TASK PROMPT:
Where a picture appears in the lines below, please omit it and copy every other part exactly.

***

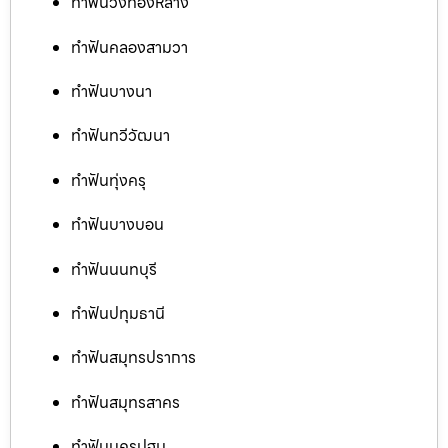
ทำฟันวังทองหลาง
ทำฟันคลองสามวา
ทำฟันบางนา
ทำฟันทวีวัฒนา
ทำฟันทุ่งครุ
ทำฟันบางบอน
ทำฟันนนทบุรี
ทำฟันปทุมธานี
ทำฟันสมุทรปราการ
ทำฟันสมุทรสาคร
ทำฟันนครปฐม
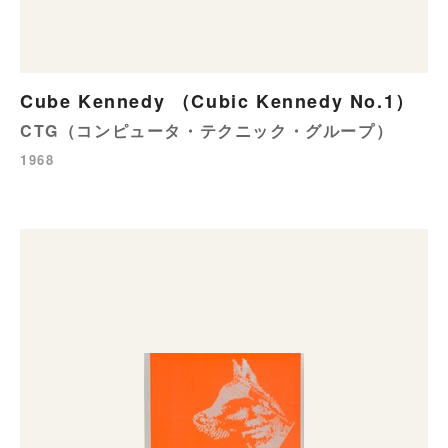
Cube Kennedy （Cubic Kennedy No.1）
CTG（コンピュータ・テクニック・グループ）
1968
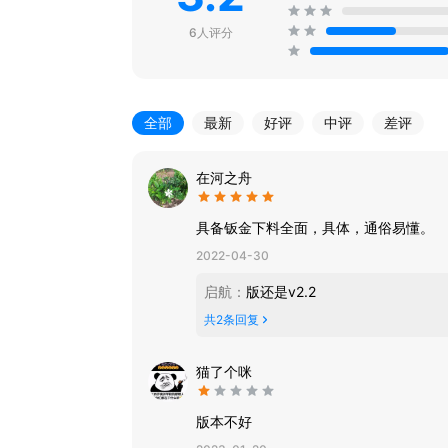
6人评分
全部
最新
好评
中评
差评
在河之舟
具备钣金下料全面，具体，通俗易懂。
2022-04-30
启航
：
版还是v2.2
共
2
条回复
猫了个咪
版本不好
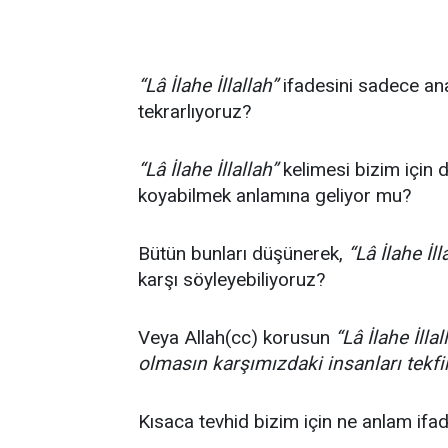
“Lâ İlahe İllallah”
ifadesini sadece ana
tekrarlıyoruz?
“Lâ İlahe İllallah”
kelimesi bizim için d
koyabilmek anlamına geliyor mu?
Bütün bunları düşünerek,
“Lâ İlahe İll
karşı söyleyebiliyoruz?
Veya Allah(cc) korusun
“Lâ İlahe İll
olmasın karşımızdaki insanları tekf
Kısaca tevhid bizim için ne anlam ifa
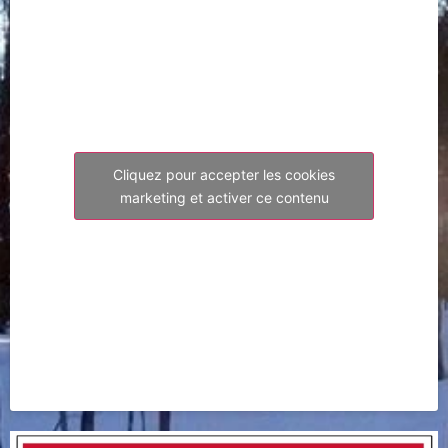
Cliquez pour accepter les cookies
marketing et activer ce contenu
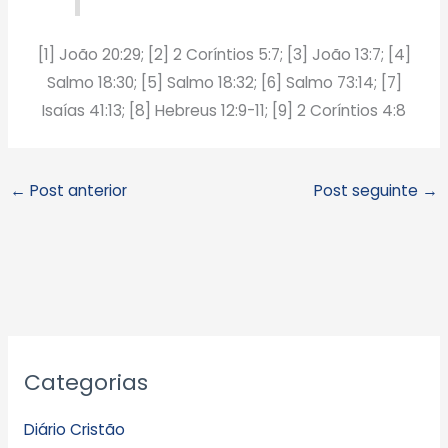
[1] João 20:29; [2] 2 Coríntios 5:7; [3] João 13:7; [4]
Salmo 18:30; [5] Salmo 18:32; [6] Salmo 73:14; [7]
Isaías 41:13; [8] Hebreus 12:9-11; [9] 2 Coríntios 4:8
←
Post anterior
Post seguinte
→
A
Categorias
r
q
Diário Cristão
u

***

SOLUTION TO THIS TASK:
ทำฟันวังทองหลาง
ทำฟันคลองสามวา
ทำฟันบางนา
ทำฟันทวีวัฒนา
ทำฟันทุ่งครุ
ทำฟันบางบอน
ทำฟันนนทบุรี
ทำฟันปทุมธานี
ทำฟันสมุทรปราการ
ทำฟันสมุทรสาคร
ทำฟันนครปฐม
Cube Kennedy （Cubic Kennedy No.1）
CTG（コンピュータ・テクニック・グループ）
1968
6人评分
全部
最新
好评
中评
差评
在河之舟
具备钣金下料全面，具体，通俗易懂。
2022-04-30
启航
：
版还是v2.2
共
2
条回复
猫了个咪
版本不好
“Lâ İlahe İllallah”
ifadesini sadece ana
tekrarlıyoruz?
“Lâ İlahe İllallah”
kelimesi bizim için d
koyabilmek anlamına geliyor mu?
Bütün bunları düşünerek,
“Lâ İlahe İll
karşı söyleyebiliyoruz?
Veya Allah(cc) korusun
“Lâ İlahe İll
olmasın karşımızdaki insanları tekf
Kısaca tevhid bizim için ne anlam ifa
Cliquez pour accepter les cookies
marketing et activer ce contenu
[1] João 20:29; [2] 2 Coríntios 5:7; [3] João 13:7; [4]
Salmo 18:30; [5] Salmo 18:32; [6] Salmo 73:14; [7]
Isaías 41:13; [8] Hebreus 12:9-11; [9] 2 Coríntios 4:8
←
Post anterior
Post seguinte
→
A
Categorias
r
q
Diário Cristão
u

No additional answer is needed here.